On April 7 there’s a day-long event called Secular Social Justice 2018 that I really wish I could attend (and if my health problems have stabilized by then, I’m going to try to go). It’s being hosted by the American Humanist Association but the person who really is behind the idea is the amazing Sikivu Hutchinson, who organized a similar event in Houston in 2016. She explains the necessity of such an event:
Challenging the secular movement’s dominance by white elites, the secular social justice conferences that we spearheaded in previous years were designed to bring social justice activism to the fore of radical humanism and atheism.

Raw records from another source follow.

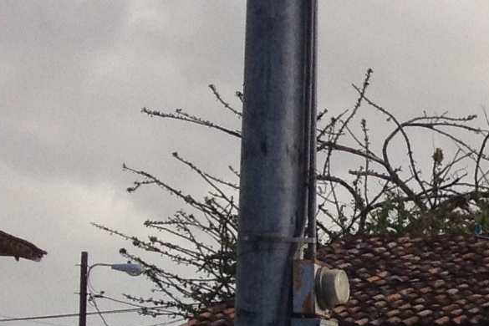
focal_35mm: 203
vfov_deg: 6.7
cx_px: 1317
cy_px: 408
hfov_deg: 8.8
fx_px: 2757
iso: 50
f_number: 2.4
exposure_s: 1/1381
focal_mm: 4.28
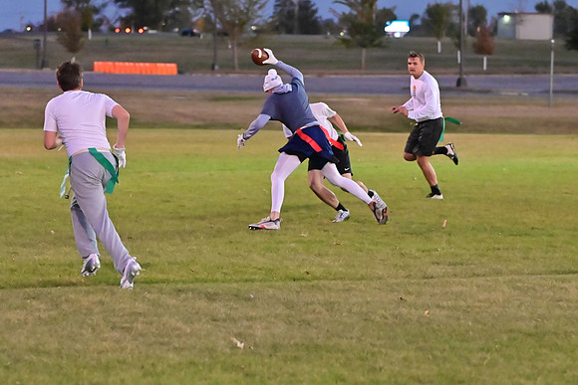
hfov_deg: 13.1
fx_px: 2521
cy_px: 192
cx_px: 289
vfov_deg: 8.7
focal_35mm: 157
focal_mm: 105
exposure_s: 1/500
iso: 6400
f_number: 4
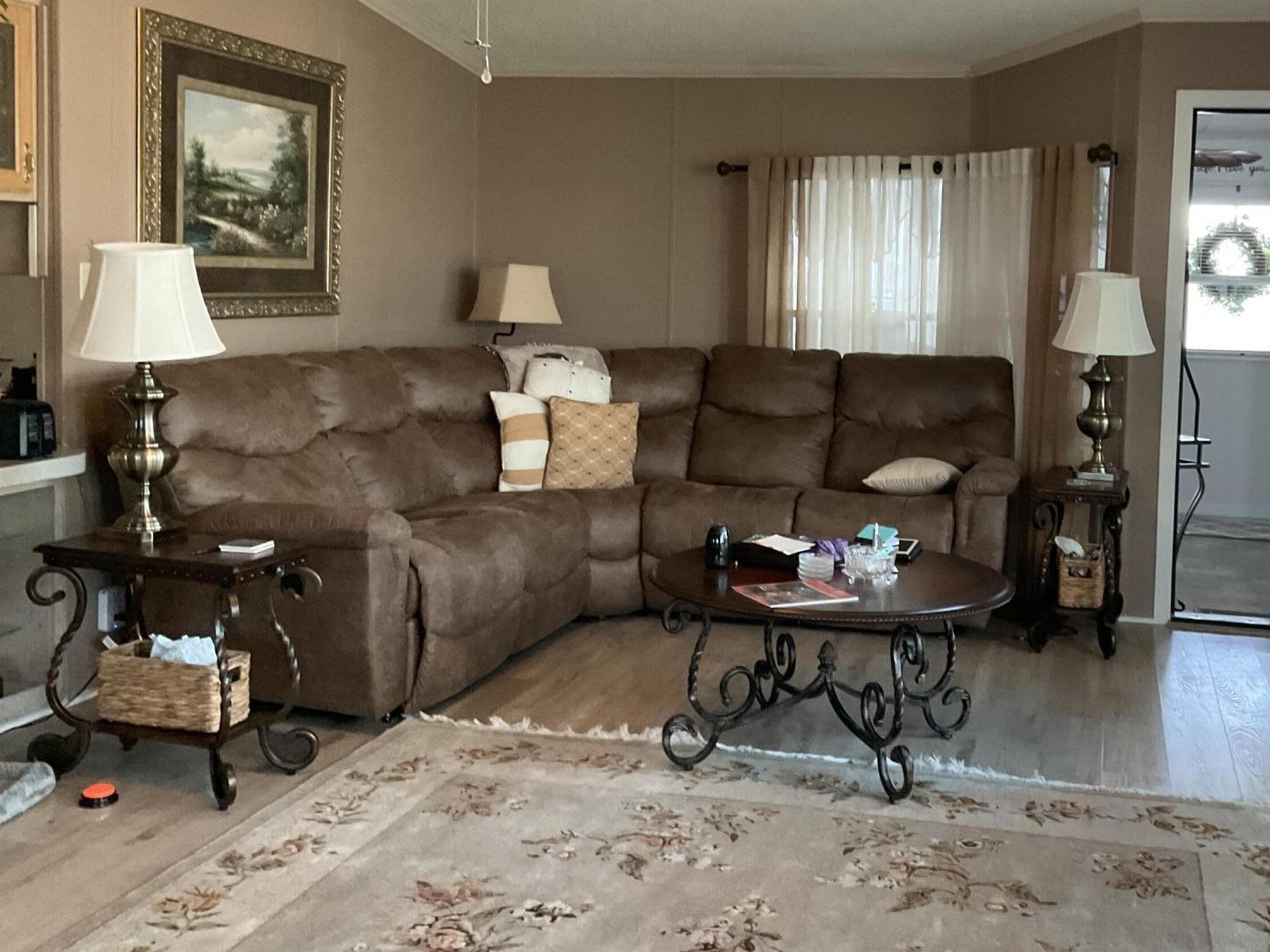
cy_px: 364
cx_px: 831
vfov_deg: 36.6
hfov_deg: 47.2
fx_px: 1431
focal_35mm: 39
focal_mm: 3
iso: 200
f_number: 1.8
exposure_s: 1/60
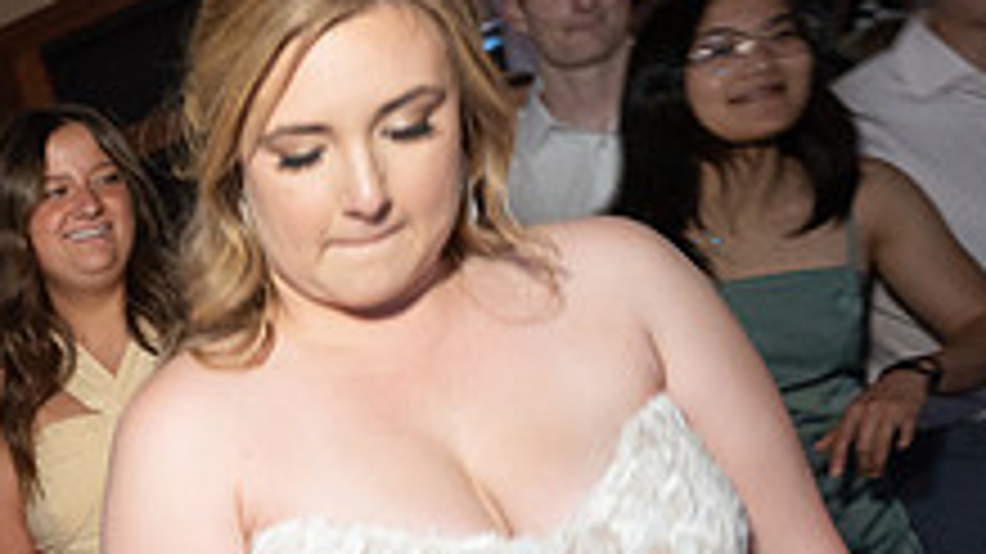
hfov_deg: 32.9
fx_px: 1307
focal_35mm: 50
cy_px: 664
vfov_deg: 22.1
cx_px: -234
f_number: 2.8
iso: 1600
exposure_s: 1/80
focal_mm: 18
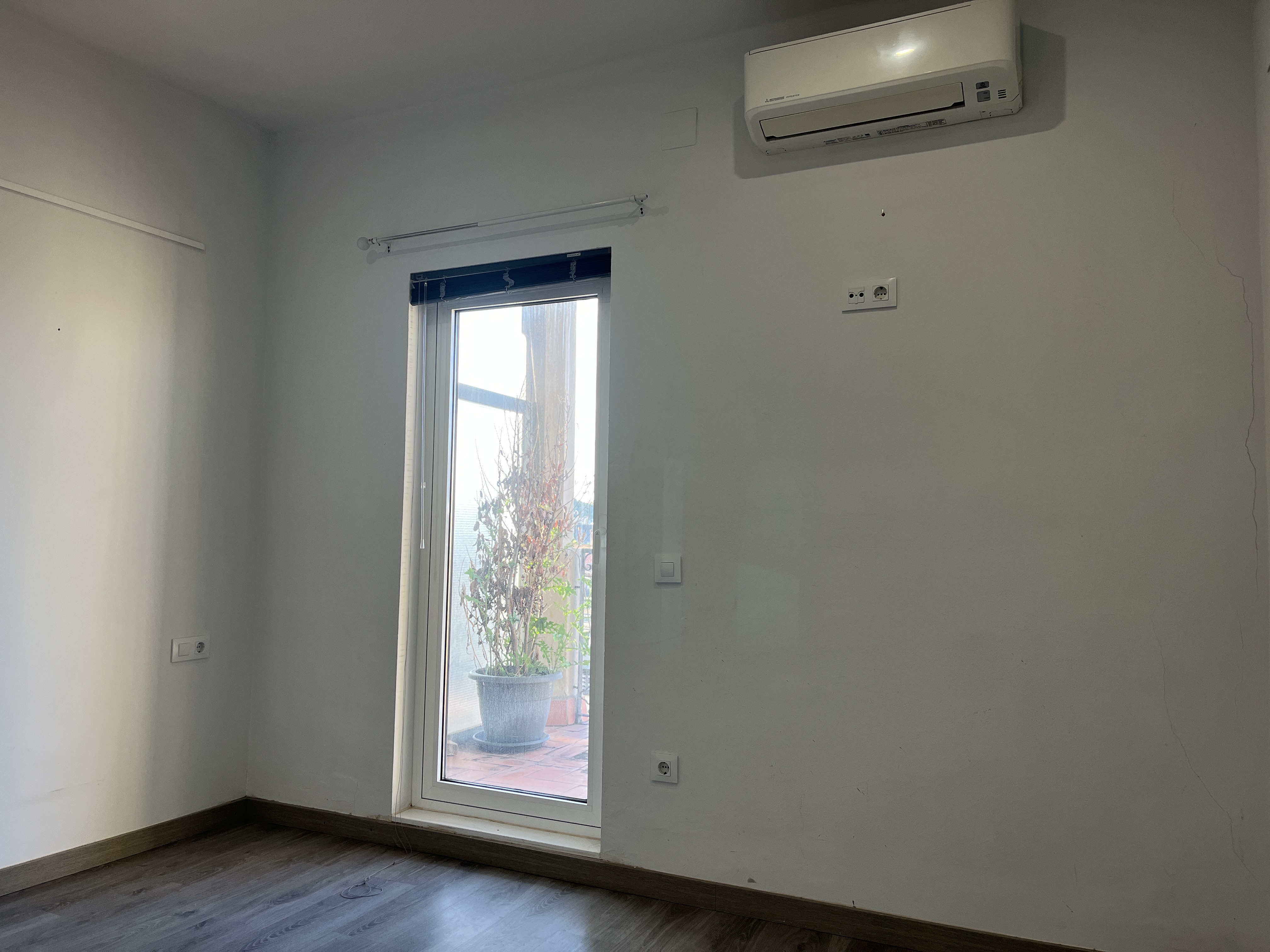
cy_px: 476
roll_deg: -1.0
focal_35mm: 26
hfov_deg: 67.3
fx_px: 954
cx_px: 635
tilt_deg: +2.6
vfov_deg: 53.1
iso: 64
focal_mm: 5.1
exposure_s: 1/100
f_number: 1.6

SSJ was intended as a platform for activist humanist, atheist, and skeptic organizations of color from around the nation to share their intersectional organizing work. It was in direct response to the Eurocentric notion that addressing institutional racism, sexism, homo/transphobia, and white supremacy within the context of secularism was unnecessary or “distracting.”
Our focus was the particular struggles of people of color within the context of state violence, hyper-segregation, economic inequality, mass incarceration, and the neoliberal gutting of public education. These systems have had the most devastating impact on our communities, and have only intensified the grip of organized religion precisely because there is no comprehensive social welfare safety net that addresses these disparities.
The rise of Trumpian neo-fascism makes secular social justice activism even more relevant to communities of color grappling with the anti-human rights backlash of the current administration.
The thing that I find exciting about this conference is not only that it will address these very important issues of justice and equality, but that not a single one of the speakers is someone I’ve heard at an atheist/humanist conference before. Frankly, I get tired of hearing the same people speak at conferences — even when it’s me! We need new voices, new ideas, new perspectives. We need to hear from communities of people that have not had a seat at the table. And we need to listen to them.
I want to attend this conference not so I can offer my own ideas but so I can listen to others, to people who are directly affected in a way that I, as a straight white guy from a relatively privileged background, will never be. I believe it is absolutely crucial that we put those who are the victims of injustice at the forefront of humanist activism, that we listen to them when they tell us what we can do to support them and that we commit ourselves to working to make society more fair, more just and more equal.
I probably won’t be able to be there, unfortunately, but I hope some of you can go. And if you do and would like to write up something about it, I’d love to put it up as a guest post here.